CBO: Sequestration Cuts Are Unlikely This Year
The 2014 budget remains sufficient to avoid across-the-board reductions before the fiscal year ends.
The fiscal 2014 budget that President Obama signed last December contained enough cuts and revenues to avoid across-the-board cuts this year, the Congressional Budget Office confirmed Thursday.
In its mandatory biannual update on sequestration, the nonpartisan office said that with Congress in having made only minor adjustments to the spending caps required under the 2011 Budget Control Act, little has changed from its January 2014 assessment that no budgetary cancellations will be needed before fiscal 2014 ends Oct. 1.
The omnibus spending bill now in effect updated the original sequester law and set new caps for 2015 that are $18.5 billion above what the limits would have been otherwise.

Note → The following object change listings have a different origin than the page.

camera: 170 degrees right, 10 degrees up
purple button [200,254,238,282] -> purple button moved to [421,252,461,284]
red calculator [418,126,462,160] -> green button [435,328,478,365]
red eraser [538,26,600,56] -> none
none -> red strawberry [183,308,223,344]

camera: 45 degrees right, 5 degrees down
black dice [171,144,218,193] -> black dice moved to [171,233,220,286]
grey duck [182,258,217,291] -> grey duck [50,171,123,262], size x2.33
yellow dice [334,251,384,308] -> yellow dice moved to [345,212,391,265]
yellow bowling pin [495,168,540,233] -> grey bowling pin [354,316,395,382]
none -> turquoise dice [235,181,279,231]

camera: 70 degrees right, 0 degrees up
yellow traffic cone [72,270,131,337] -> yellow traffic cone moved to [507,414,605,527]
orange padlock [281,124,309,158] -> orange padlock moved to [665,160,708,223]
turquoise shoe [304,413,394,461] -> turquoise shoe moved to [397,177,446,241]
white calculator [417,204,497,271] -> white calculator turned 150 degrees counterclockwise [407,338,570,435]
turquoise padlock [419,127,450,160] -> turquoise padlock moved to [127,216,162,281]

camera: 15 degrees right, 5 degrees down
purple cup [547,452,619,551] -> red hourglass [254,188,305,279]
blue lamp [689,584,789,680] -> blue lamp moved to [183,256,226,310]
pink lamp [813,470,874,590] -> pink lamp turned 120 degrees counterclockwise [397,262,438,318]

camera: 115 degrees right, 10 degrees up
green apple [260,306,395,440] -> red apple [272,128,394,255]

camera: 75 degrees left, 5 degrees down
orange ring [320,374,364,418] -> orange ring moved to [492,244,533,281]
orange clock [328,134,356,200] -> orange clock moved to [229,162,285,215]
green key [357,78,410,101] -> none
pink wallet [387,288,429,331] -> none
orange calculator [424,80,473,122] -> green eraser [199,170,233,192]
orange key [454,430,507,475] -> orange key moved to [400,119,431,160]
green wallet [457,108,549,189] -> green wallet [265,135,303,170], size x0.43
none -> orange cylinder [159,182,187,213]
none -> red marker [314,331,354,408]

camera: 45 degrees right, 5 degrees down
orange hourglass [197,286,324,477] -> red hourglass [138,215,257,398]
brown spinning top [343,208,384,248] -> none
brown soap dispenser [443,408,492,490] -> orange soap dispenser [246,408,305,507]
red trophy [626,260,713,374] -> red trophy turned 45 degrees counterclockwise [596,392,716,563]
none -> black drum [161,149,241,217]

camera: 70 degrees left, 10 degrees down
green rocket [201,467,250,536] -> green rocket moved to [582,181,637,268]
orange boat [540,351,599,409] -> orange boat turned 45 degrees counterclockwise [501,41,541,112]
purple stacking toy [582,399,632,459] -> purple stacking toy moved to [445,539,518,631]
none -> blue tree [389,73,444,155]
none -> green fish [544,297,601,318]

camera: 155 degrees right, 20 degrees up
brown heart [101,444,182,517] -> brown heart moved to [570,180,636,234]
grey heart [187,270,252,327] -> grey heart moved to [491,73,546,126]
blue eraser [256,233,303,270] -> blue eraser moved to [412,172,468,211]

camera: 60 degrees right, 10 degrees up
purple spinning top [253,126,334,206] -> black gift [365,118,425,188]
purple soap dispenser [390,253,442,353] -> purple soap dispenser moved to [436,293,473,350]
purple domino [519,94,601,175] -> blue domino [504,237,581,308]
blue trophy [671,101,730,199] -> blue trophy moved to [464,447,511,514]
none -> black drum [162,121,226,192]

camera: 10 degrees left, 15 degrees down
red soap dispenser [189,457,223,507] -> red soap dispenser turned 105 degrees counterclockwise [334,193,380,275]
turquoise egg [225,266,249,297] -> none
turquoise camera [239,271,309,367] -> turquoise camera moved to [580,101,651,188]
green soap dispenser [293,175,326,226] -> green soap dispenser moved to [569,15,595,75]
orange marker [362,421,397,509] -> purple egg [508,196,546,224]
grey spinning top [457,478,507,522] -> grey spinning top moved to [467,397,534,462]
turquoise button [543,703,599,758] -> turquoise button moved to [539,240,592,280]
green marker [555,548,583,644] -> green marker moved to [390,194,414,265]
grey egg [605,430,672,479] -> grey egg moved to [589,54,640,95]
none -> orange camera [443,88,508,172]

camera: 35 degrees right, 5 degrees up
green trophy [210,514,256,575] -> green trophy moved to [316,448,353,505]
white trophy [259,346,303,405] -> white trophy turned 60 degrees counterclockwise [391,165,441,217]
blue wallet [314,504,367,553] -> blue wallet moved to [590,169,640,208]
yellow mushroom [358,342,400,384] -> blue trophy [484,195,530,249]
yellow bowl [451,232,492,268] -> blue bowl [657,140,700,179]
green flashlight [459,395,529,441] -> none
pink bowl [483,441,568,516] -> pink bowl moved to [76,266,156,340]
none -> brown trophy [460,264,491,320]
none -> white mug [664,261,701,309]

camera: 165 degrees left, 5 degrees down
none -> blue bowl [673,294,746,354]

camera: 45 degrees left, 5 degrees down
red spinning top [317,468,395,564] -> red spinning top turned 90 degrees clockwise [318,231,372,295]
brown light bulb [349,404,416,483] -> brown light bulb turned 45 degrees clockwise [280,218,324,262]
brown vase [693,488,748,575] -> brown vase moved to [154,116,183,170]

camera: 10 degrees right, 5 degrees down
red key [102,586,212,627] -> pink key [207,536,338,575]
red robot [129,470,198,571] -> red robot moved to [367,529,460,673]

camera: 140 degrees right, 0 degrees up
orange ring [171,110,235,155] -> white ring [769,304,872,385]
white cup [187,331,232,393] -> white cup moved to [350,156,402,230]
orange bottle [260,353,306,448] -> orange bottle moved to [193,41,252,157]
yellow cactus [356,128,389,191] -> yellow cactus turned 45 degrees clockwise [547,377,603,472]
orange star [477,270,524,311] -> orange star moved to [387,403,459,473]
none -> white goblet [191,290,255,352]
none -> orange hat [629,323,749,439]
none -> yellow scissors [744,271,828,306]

The Office of Management and Budget, CBO noted, has sole authority to decide whether new sequestration cuts are required, and it agreed in February that none are needed this year.
One reason for the stability is that the sole major appropriation in fiscal 2014 was $5.6 billion in emergency disaster relief following Hurricane Sandy, which OMB handled by adjusting its nondefense spending cap by that same amount for fiscal 2015.
In the out-years, however, sequestration left unchanged will continue to pinch, though less abruptly. The cap on discretionary budget authority for defense will grow from $521 billion in 2015 to $523 billion in 2016 and then to $590 billion in 2021, CBO estimates.
The cap on nondefense funding will be $492 billion in 2015 and 2016 and then rise to an estimated $555 billion for 2021.
Spending cuts for defense programs will be proportionately larger than those for nondefense programs, CBO said.